Medicare Advantage plans (MAPDs) spend a lot of money acquiring new members, so it is particularly harmful to their financial performance when new enrollees leave the plan within the first few months after their membership starts (a phenomenon known as rapid disenrollment). Health plans suffer many challenges to keeping their members happy. Foremost, access to care and pharmaceuticals can be restricted by health plans and, when this happens emotions run high and the motivation to desert the plan increases. Add to this the complexity of health networks and cost sharing and you have many opportunities for friction between consumers and their health plan.
Rapid disenrollment occurs when a new enrollee switches to a different plan within the first few months of enrollment. The range of rapid disenrollment rates runs from less than 5% to as much as 30%. It is often driven by communication of benefit designs and of the changes occurring from one year to the next. In years where benefits change dramatically, a health plan’s communication system is stressed, call centers, agents, and consumers may not get the message about all the changes made, and so negative surprises arise in the first encounters between consumer and the system. The degradation of consumer value is compounded when call centers and agents don’t have answers and can’t offer help.
While insufficient communication is a visible cause, understanding the consumer experience is never obvious. Clients that want to know more, have commissioned disenrollment studies focused on rapid-disenrollment. Below are some takeaways:
Rapid disenrollment is a creature of negative surprises. The distrust created is the enduring emotion fueling the motivation to switch as soon as possible.
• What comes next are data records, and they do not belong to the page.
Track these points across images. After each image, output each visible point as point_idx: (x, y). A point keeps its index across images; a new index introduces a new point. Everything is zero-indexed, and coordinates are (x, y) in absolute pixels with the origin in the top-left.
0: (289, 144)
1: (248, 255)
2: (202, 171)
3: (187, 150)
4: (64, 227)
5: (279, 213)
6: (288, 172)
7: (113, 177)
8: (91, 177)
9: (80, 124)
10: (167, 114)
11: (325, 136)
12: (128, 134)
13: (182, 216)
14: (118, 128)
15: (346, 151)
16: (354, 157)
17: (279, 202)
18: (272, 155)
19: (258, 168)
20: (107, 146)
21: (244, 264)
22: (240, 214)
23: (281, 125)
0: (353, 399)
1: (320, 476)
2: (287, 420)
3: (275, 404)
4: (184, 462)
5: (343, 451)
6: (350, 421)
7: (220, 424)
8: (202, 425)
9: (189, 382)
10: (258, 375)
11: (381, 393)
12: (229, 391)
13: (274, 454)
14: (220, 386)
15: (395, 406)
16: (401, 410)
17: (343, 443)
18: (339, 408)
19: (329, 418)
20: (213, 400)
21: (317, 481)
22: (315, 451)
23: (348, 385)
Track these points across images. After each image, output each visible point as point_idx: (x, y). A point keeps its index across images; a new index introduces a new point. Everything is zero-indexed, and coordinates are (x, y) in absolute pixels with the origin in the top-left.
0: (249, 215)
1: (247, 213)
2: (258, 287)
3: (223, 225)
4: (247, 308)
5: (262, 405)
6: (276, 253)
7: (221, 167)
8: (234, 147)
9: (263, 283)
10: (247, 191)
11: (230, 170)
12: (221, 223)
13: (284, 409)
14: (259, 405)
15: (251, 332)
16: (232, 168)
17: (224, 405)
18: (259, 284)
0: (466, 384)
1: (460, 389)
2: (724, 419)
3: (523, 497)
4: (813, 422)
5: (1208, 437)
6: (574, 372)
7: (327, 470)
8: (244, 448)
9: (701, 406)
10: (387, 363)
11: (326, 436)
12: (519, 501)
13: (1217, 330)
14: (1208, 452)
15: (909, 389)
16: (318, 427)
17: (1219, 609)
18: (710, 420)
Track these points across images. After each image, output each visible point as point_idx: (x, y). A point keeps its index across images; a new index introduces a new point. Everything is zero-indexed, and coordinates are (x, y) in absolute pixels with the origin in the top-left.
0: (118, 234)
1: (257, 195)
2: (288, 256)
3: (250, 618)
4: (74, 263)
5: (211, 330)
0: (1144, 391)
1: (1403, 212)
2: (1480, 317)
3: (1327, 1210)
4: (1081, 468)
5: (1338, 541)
Methods: Our rapid-disenrollment studies are usually conducted online or via telephone interviews using a list of disenrollees provided by the health plan. We pay careful attention to the sampling — often health plans want good representations of dual eligible and non-dual eligible members, health insurance products, geographies, and other considerations.
Client Benefits: Rapid disenrollment studies not only uncover areas where services need to be improved, they reveal which negative experiences are forgivable and which are not. Several of our clients have been happy to learn that most of their rapid disenrollers would consider re-joining the plan. Our research can also help identify the best messages for those consumers to hear.